Sometimes music is rearranged or omitted for far simpler reasons than plagiarism. The likes of Zeta Gundam and Beck and Kodocha and Speed Grapher have all had DVD releases that omit or alter songs because of music publishing issues, mostly related to money. When Discotek, the DVD publisher I sometimes moonlight for, announced the release of the TV series Goshogun, we got a barrage of questions about whether the Saban Productions dub would be included. These inquiries were a bit facetious, because the Saban version is chock full of licensed covers of popular 80s songs like “Beat It” by Michael Jackson,“Hit Me With Your Best Shot” by Pat Benetar, and most importantly, “Ride the White Horse” by Laid Back. These songs are obviously gonna be off limits, but the Saban dub also includes a new BGM soundtrack. Saban always rescored their imports, because this meant that TV networks would have to pay a separate licensing fee to use the new music – money that the licensors couldn't touch, a clever trick. Now, I'd love to be able to include this soundtrack – I really like Saban's dub, it's goofy but the voices are great! But there's a far simpler reason that the soundtrack can't be included, and that's because the original Japanese footage doesn't sync up with the English version – there were too many edits in Saban's version.

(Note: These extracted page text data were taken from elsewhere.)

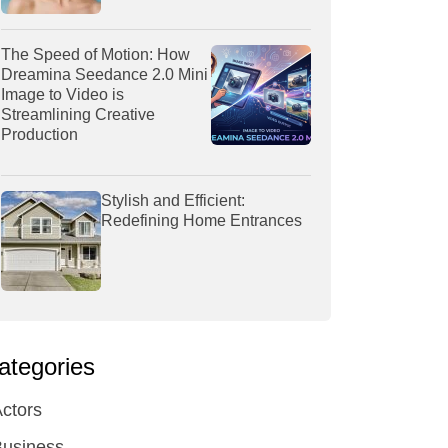
The Speed of Motion: How
Dreamina Seedance 2.0 Mini
Image to Video is
Streamlining Creative
Production
Stylish and Efficient:
Redefining Home Entrances
ategories
ctors
Business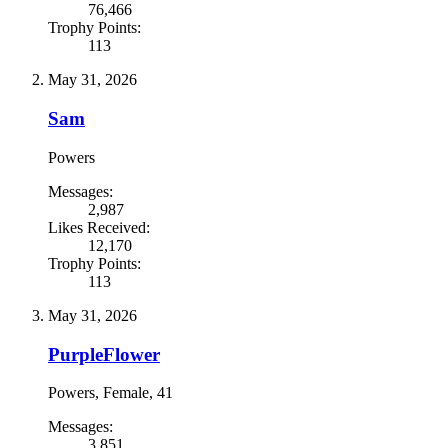
76,466
Trophy Points:
113
May 31, 2026
Sam
Powers
Messages:
2,987
Likes Received:
12,170
Trophy Points:
113
May 31, 2026
PurpleFlower
Powers
, Female, 41
Messages:
3,851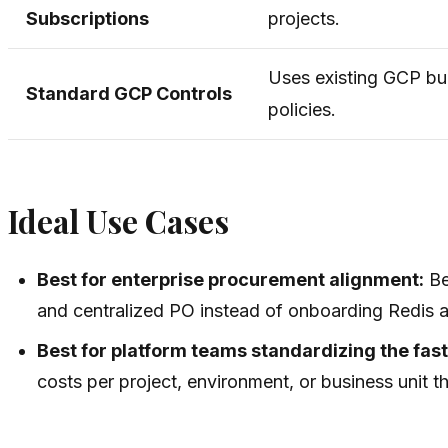
Subscriptions
projects.
Uses existing GCP bu
Standard GCP Controls
policies.
Ideal Use Cases
Best for enterprise procurement alignment:
Be
and centralized PO instead of onboarding Redis 
Best for platform teams standardizing the fas
costs per project, environment, or business unit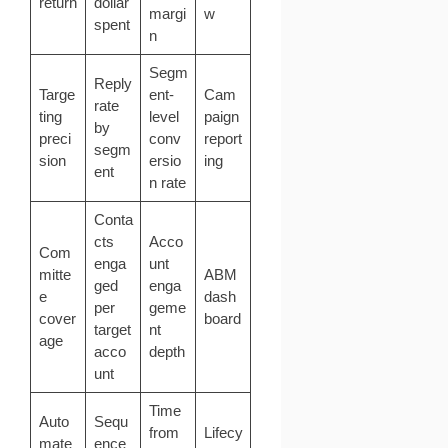
return
dollar
margi
w
spent
n
Segm
Reply
Targe
ent-
Cam
rate
ting
level
paign
by
preci
conv
report
segm
sion
ersio
ing
ent
n rate
Conta
cts
Acco
Com
enga
unt
mitte
ABM
ged
enga
e
dash
per
geme
cover
board
target
nt
age
acco
depth
unt
Time
Auto
Sequ
from
Lifecy
mate
ence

Most of these examples of replacement soundtracks have their issues, but I can live with them. However, there's one that really sticks in my craw, and it's one that just arrived in my mailbox this week, in brand new sparkly Blu-Ray form. I'm referring to the original Gundam movie trilogy. Remember earlier, when I touched on the practice of re-recording dialogue for the purpose of punching up the soundtrack? This happened in full force for the Gundam movies when they came out on DVD. This makes a certain amount of sense – new digital format, new digital soundtrack, right? Once again, the historian in me hates this practice, because the older audio recording tends to get tossed on the woodpile. The problem with the Gundam movies arose when it became apparent that the original music elements weren't in great shape and couldn't easily be remastered for 5.1 audio.

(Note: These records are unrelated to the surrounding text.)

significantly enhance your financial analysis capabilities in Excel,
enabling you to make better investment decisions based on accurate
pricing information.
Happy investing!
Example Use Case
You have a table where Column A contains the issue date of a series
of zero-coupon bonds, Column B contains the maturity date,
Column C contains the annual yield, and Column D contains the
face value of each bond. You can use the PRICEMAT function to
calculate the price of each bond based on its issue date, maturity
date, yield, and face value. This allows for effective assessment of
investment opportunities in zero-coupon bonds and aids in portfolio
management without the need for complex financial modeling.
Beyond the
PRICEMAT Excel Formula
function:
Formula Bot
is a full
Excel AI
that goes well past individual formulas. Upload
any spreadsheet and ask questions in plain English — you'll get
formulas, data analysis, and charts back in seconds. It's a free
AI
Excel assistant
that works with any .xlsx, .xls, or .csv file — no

Ultimately, what we got was a version of the films where the dialogue is changed subtly, and some musical cues are tweaked - par for the course for these re-recordings. But also, there are several long stretches of the movies where the soundtrack has been re-sequenced wholesale, with completely new music. This comes to a head in the trilogy's final scene of Amuro Ray rejoining his friends. Instead of the original's winsome pop ballad “Encounter,” there's an instrumental segment. It's not terrible, but the emotional texture of the scene is completely, utterly different as a result of the change. It still hits the target, but it just doesn't seem as poignant to me – possibly because of bias, because I saw the original version first and knew it had been changed. Re-recordings like this are spun as bonuses, exciting new material for the films' re-release, but I wish more effort was made to retain the original elements.

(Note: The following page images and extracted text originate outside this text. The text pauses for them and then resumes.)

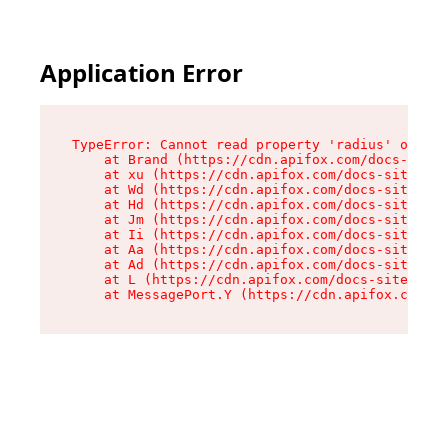
Application Error
TypeError: Cannot read property 'radius' of und
    at Brand (https://cdn.apifox.com/docs-site/
    at xu (https://cdn.apifox.com/docs-site/ass
    at Wd (https://cdn.apifox.com/docs-site/ass
    at Hd (https://cdn.apifox.com/docs-site/ass
    at Jm (https://cdn.apifox.com/docs-site/ass
    at Ii (https://cdn.apifox.com/docs-site/ass
    at Aa (https://cdn.apifox.com/docs-site/ass
    at Ad (https://cdn.apifox.com/docs-site/ass
    at L (https://cdn.apifox.com/docs-site/asse
    at MessagePort.Y (https://cdn.apifox.com/do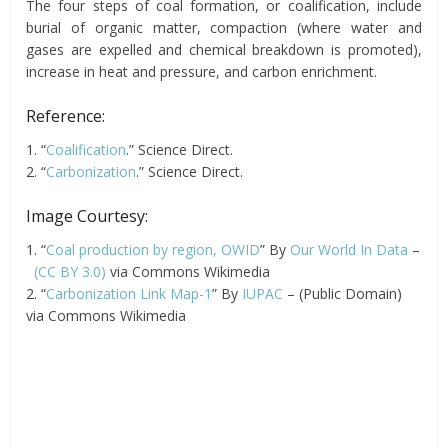
The four steps of coal formation, or coalification, include
burial of organic matter, compaction (where water and
gases are expelled and chemical breakdown is promoted),
increase in heat and pressure, and carbon enrichment.
Reference:
1. “
Coalification
.” Science Direct.
2. “
Carbonization
.” Science Direct.
Image Courtesy:
1. “
Coal production by region, OWID
” By
Our World In Data
–
(CC BY 3.0)
via Commons Wikimedia
2. “
Carbonization Link Map-1
” By
IUPAC
– (Public Domain)
via Commons Wikimedia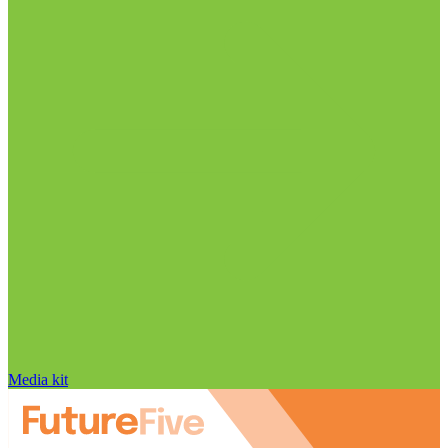
Media kit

What's your favorite example of musical borrowing that might kinda sorta count as plagiarism? The examples I've discussed here are particularly notable, but anime is full of these little swipes. Some escape major scrutiny and become in-jokes. My favorite happens to be this particular song from the Southern Cross soundtrack, which is a bald-faced ripoff of the Police's “Synchronicity II” song. As you watch anime, listen to the soundtrack carefully, and appreciate what you hear. Somewhere down the line, for reasons good or bad, there may be changes!